Collecting watches ( and lighters) still remains a labor of love for Gordon. ” You fall in love with them” he says. But happily for him, time is, and always will be money.
Collector, auctioneer and author George Gordon is the owner of the world’s largest collection of antique Cigarette Lighters, with 46,000 of them in his possession. He’s also amassed a priceless collection of antique watches, produced three books that have become bibles of the watch trade and issued his own line of hand made timepieces. He sparks up a conversation with Anthony Leung…
George Gordon is not your average collector. He has over six hundred rare wrist and pocket watches. Seventeen vintage cars. And forty-six thousand antique cigarette lighters. ” I also play around with property, too” he adds.
An international wristwatch and lighter dealer ( that’s probably the best way to put it) with offices in New York, a showroom in Hong Jong, and one planned for London, Gordon is surprisingly informal and unpretentious for a man whose business consists in the trade of time keeping, cigarette lighting status symbols. With the world’s largest collection of lighters in his possession, he chooses to light his own cigarettes with a BIC.
Though he has a knack for sparking informality and conviviality wherever he goes. Beneath the amiable exterior lies a considerable amount of erudition and a sleuth like sense for finding rare items in unlikely places. This is the same quality that has led the world’s leading auction houses and antique dealers to commission him to supply them with horological stock. His private clients include Hollywood star George Hamilton and The Sultan of Brunei.
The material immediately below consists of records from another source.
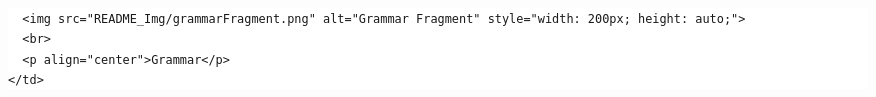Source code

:       <img src="README_Img/grammarFragment.png" alt="Grammar Fragment" style="width: 200px; height: auto;">  
      <br>
      <p align="center">Grammar</p>
    </td>
  </tr>
</table>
Born in Hungary, raised in the US, and now diving his time between his three practices, Gordon has been going about his business with a passion from an early age. He recalls one of his first acquisitions; “I bought a lighter in a junk store for $200.00. Later I found out it had belonged to General Patton.”
Gordon sold that lighter for $16,000.00 in 1976 and hasn’t looked back since. What started out as a hobby became his livelihood, and he diversified into other areas – principally watches and jewelry. It’s a lucrative trade. According to Gordon, the value of rare and unusual time pieces has gone up by ten percent in the last two years. He talks casually of substantial sums to be potentially won or lost.
“I had an eighteen carat gold Patek Philipe watch, made in 1932″ he says with a matter of fact manner. ” I sold in 1984 for $100,000.00. Today it’s worth $1,000,000.00.” He shrugs and smiles ” Well that’s the way it goes.”
The desire to do something for the watchmakers craft led Gordon to establish his own line of limited watches, available under the name of Churchill. Made by skilled craftsmen in Gordon’s London workshop, Churchill watches are Gordon’s attempt to produce timepieces ” the good old fashioned way – by hand.” Intricately and beautifully made to designs researched by Gordon himself, Churchill watches are now becoming collectibles in their own right.
And as awareness of the value of watches as collectors items grew, Gordon felt the need for some kind of formalized network through which horologists, collectors and dealers could exchange information and ideas. He recently founded the International Collectors of Time Association (ICTA) and the response so far has been overwhelming.
“A lot of collectors operate in isolation” says Gordon. “They have no-one to exchange views with, and often nowhere to get their watches repaired – servicing antique watches is a very specialized skill.”
With the establishment of the ICTA, all that has changed. The associations headquarters puts members in touch with other collectors in their locale, publishes a bi-monthly magazine, organizes functions, offers a repair service and conducts professional appraisal and authentication at a member’s request, investigate history of a particular timepiece, and say when it was made, for whom, and who for. The same service is also available to collectors of lighters.
The ICTA has also started to organize auctions where it’s expertise is used to members’ benefit in the painstaking appraisal and authentication of all lots traded. It’s first international auction will be held in Hong Kong in early December and another is planned in London in the first half of 1991.